PASSAGE:
# how many amps can a telephone handset wire handle



## degarb (Oct 4, 2008)

Wanting to mod a flashlight to head lamp.

My idea is the sears' gooseneck design with a flashlight head affixed onto shapeable wire, and use curly telephone cord down to an external battery pack (probably slung around my neck).

So, at radio shack don't see curly wire suitable for flexible conduction. (On an aside, this wire type would also help fix earbud issue of one month breakage guarantee.) Thinking telephone handset cord, and doubling up channels. 

Also, yet to go to lowes to see if I can get a flexible yet rigid wire that would allow all angles needed for a head (right, left, up and down).

My question is: If no common alternatives available locally, how many amps can a curly telephone wire handle, and how many if doubled. Could this create a flame nuissance for my head, or not. (I do hate the smell of burning hair.) And does anyone know of a common rigid but reshapeable wire that can be purchased that would suit this need.


----------



## Torque1st (Oct 4, 2008)

One word: Don't.

If you want to try it run your device with it and measure the voltage drop from one end to the other. Then calculate the dissipation.

DATASET EXTRACT:
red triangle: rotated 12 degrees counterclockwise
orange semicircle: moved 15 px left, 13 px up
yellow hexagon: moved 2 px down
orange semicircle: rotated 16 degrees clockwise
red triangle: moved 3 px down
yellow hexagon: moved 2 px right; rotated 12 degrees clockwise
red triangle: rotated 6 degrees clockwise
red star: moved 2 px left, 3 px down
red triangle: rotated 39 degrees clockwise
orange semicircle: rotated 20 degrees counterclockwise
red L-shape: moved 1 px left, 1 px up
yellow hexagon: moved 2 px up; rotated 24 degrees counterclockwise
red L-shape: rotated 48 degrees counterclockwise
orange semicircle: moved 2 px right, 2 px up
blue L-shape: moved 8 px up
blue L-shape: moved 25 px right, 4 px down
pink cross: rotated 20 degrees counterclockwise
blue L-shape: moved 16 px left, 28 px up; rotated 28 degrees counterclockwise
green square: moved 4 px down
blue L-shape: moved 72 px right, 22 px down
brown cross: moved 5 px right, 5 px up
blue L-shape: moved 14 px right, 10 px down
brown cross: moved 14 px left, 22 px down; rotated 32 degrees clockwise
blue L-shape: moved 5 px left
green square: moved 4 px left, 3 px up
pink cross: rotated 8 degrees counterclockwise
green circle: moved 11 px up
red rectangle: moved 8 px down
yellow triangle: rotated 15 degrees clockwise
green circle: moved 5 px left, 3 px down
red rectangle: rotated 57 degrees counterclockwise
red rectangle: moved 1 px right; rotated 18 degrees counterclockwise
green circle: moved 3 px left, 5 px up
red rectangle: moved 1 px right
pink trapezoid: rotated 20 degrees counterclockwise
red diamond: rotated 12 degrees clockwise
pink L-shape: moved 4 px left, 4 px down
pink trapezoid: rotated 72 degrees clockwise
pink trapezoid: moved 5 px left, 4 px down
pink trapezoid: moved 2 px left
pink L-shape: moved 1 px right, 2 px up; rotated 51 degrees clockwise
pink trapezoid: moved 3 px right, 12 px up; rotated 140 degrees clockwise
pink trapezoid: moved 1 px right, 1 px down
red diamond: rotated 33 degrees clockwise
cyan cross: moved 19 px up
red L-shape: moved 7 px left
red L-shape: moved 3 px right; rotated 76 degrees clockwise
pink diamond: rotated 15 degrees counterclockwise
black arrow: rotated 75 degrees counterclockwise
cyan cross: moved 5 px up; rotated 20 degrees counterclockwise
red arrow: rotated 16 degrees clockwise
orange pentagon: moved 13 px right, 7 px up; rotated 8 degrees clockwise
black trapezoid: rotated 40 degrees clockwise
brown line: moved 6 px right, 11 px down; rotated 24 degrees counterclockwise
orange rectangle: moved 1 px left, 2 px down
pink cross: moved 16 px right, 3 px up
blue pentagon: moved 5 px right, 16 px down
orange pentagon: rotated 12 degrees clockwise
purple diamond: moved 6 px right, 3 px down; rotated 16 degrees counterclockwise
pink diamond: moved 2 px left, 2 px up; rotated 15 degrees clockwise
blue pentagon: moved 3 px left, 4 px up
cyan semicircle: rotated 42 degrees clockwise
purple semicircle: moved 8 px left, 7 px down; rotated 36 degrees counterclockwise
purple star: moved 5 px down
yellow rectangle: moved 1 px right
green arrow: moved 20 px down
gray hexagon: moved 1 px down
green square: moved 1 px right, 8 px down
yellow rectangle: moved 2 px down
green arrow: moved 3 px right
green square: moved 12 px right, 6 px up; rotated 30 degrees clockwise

AIM OF THE TASK:
Reproduce the forum thread about the current capacity of telephone handset wire above in full, word for word.

THE COMPLETED TASK:
# how many amps can a telephone handset wire handle



## degarb (Oct 4, 2008)

Wanting to mod a flashlight to head lamp.

My idea is the sears' gooseneck design with a flashlight head affixed onto shapeable wire, and use curly telephone cord down to an external battery pack (probably slung around my neck).

So, at radio shack don't see curly wire suitable for flexible conduction. (On an aside, this wire type would also help fix earbud issue of one month breakage guarantee.) Thinking telephone handset cord, and doubling up channels. 

Also, yet to go to lowes to see if I can get a flexible yet rigid wire that would allow all angles needed for a head (right, left, up and down).

My question is: If no common alternatives available locally, how many amps can a curly telephone wire handle, and how many if doubled. Could this create a flame nuissance for my head, or not. (I do hate the smell of burning hair.) And does anyone know of a common rigid but reshapeable wire that can be purchased that would suit this need.


----------



## Torque1st (Oct 4, 2008)

One word: Don't.

If you want to try it run your device with it and measure the voltage drop from one end to the other. Then calculate the dissipation.